Member of the Legislative Council of Western Australia
- In office 22 May 1968 – 21 May 1980
- Preceded by: Herbert Robinson
- Succeeded by: Peter Wells
- Constituency: North Metropolitan Province

Personal details
- Born: 14 August 1927 Bassendean, Western Australia
- Died: 26 April 2012 (aged 84) Kalamunda, Western Australia
- Party: Labor

= Roy Claughton =

Australian politician

Roy Frederick Claughton (14 August 1927 – 26 April 2012) was an Australian politician who served as a Labor Party member of the Legislative Council of Western Australia from 1968 to 1980, representing North Metropolitan Province.

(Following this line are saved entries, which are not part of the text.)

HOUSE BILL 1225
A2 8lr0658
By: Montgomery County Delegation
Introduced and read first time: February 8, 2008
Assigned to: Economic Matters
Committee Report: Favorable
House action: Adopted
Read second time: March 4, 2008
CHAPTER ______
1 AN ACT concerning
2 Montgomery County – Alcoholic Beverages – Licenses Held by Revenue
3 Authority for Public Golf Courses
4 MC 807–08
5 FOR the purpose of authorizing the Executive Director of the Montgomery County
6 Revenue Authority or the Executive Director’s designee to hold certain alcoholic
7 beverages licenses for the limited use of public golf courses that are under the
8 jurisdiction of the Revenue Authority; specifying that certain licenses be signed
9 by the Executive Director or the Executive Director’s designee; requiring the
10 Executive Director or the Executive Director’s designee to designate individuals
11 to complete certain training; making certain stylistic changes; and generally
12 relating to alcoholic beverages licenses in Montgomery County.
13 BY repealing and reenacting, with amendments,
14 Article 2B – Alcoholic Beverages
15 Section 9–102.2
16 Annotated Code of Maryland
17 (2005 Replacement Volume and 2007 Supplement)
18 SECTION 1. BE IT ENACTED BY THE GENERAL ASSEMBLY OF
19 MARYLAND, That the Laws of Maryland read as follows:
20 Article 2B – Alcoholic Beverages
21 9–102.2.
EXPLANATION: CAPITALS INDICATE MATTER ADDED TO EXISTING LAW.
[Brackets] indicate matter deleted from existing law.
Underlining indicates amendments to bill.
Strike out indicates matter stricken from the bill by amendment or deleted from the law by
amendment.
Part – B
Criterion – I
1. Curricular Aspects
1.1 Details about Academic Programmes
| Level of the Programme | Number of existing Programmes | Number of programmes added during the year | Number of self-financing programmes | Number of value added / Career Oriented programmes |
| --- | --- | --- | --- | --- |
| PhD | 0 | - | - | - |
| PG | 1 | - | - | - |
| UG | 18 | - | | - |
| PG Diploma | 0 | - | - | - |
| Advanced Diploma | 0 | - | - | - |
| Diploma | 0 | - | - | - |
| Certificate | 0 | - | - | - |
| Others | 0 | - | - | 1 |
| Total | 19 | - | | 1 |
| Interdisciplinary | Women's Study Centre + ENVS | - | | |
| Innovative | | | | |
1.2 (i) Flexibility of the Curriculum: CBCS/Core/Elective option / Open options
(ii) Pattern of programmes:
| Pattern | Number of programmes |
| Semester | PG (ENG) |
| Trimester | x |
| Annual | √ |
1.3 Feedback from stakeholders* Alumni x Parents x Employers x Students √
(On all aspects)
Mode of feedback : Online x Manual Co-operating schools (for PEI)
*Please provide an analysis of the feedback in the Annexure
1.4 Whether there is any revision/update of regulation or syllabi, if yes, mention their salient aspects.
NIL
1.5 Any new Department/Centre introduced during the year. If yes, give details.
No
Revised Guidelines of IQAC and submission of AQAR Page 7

Claughton was born in Perth to Mabel Alice (née Parker) and James Edward Frederick Claughton. He attended the Perth Boys School before going on to study teaching at the University of Western Australia and Claremont Teachers College. Before entering politics, he worked as a primary school teacher, both in Perth and at country schools. Claughton entered parliament at the 1968 state election, narrowly defeating Herbert Robinson (the sitting Liberal Party member) in North Metropolitan Province. He served as deputy chairman of committees in the Legislative Council from 1971 to 1974, and then as a Labor Party whip from 1974 to 1980. Claughton was re-elected to a second six-year term at the 1974 state election, but at the 1980 election was defeated by Peter Wells of the Liberal Party. After leaving parliament, he served on the board of the State Lotteries Commission from 1983 to 1986. Claughton died in April 2012, aged 84. He had married Judith Mae Devereux in 1955, with whom he had four children.